Der bevorstehende G7-Gipfel Anfang Juni 2015 bietet die Chance, der Menschheit im Kampf gegen gefährliche Krankheitserreger einen wichtigen Vorteil zu verschaffen. Die drei vorgeschlagenen Maßnahmen könnten mit dem Finanzinstrument Pandemic Emergency Facility budgetiert werden, das die Weltbank derzeit als Reaktion auf die Ebola-Epidemie entwickelt. Zusätzlich sollten die G7-Staaten nationale Fonds einrichten, um Helfer bei humanitären Auslandseinsätzen zu versichern und deren Arbeitgeber für die Freistellung zu entschädigen.

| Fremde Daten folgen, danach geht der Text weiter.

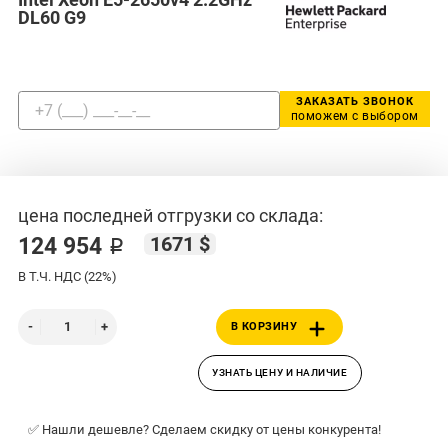
DL60 G9
ЗАКАЗАТЬ ЗВОНОК
поможем с выбором
цена последней отгрузки со склада:
1671 $
124 954 ₽
В Т.Ч. НДС (22%)
В КОРЗИНУ
УЗНАТЬ ЦЕНУ И НАЛИЧИЕ
✅ Нашли дешевле? Сделаем скидку от цены конкурента!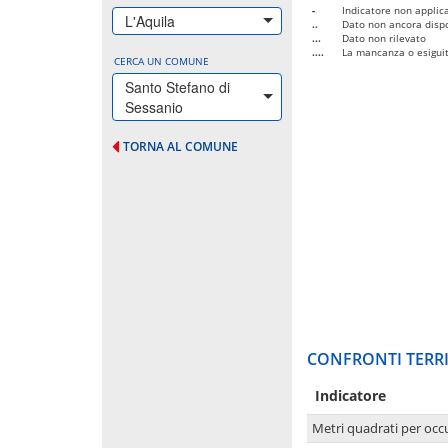
-
Indicatore non applica
L'Aquila
..
Dato non ancora dispo
...
Dato non rilevato
....
La mancanza o esiguità
CERCA UN COMUNE
Santo Stefano di
Sessanio
TORNA AL COMUNE
CONFRONTI TERRI
Indicatore
Metri quadrati per occ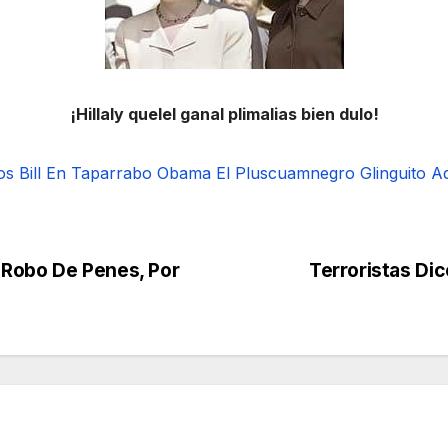
¡Hillaly quelel ganal plimalias bien dulo!
os
Bill En Taparrabo
Obama El Pluscuamnegro
Glinguito A
 Robo De Penes, Por
Terroristas Di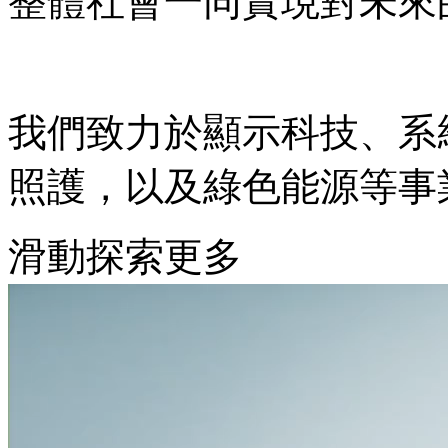
整體社會一同實現對未來
我們致力於顯示科技、系
照護，以及綠色能源等事
滑動探索更多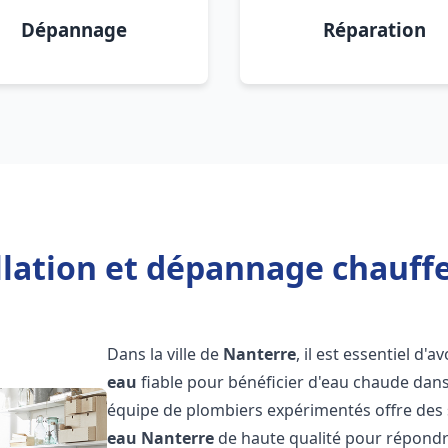
Dépannage
Réparation
llation et dépannage chauff
Dans la ville de
Nanterre
, il est essentiel d'a
eau
fiable pour bénéficier d'eau chaude dans
équipe de plombiers expérimentés offre des 
eau
Nanterre
de haute qualité pour répondr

Dass Ebola sich nicht weiter verbreitet hat, insbesondere nach dem Ausbruch in Nigeria, war großes Glück für die Welt. Ein nur geringfügig höher infektiöses Virus hätte eine weltweite Pandemie mit Millionen Opfern verursachen können. Im Krieg zwischen Mensch und Mikrobe ist die Epidemiebekämpfung in Entwicklungsländern die letzte Verteidigungslinie.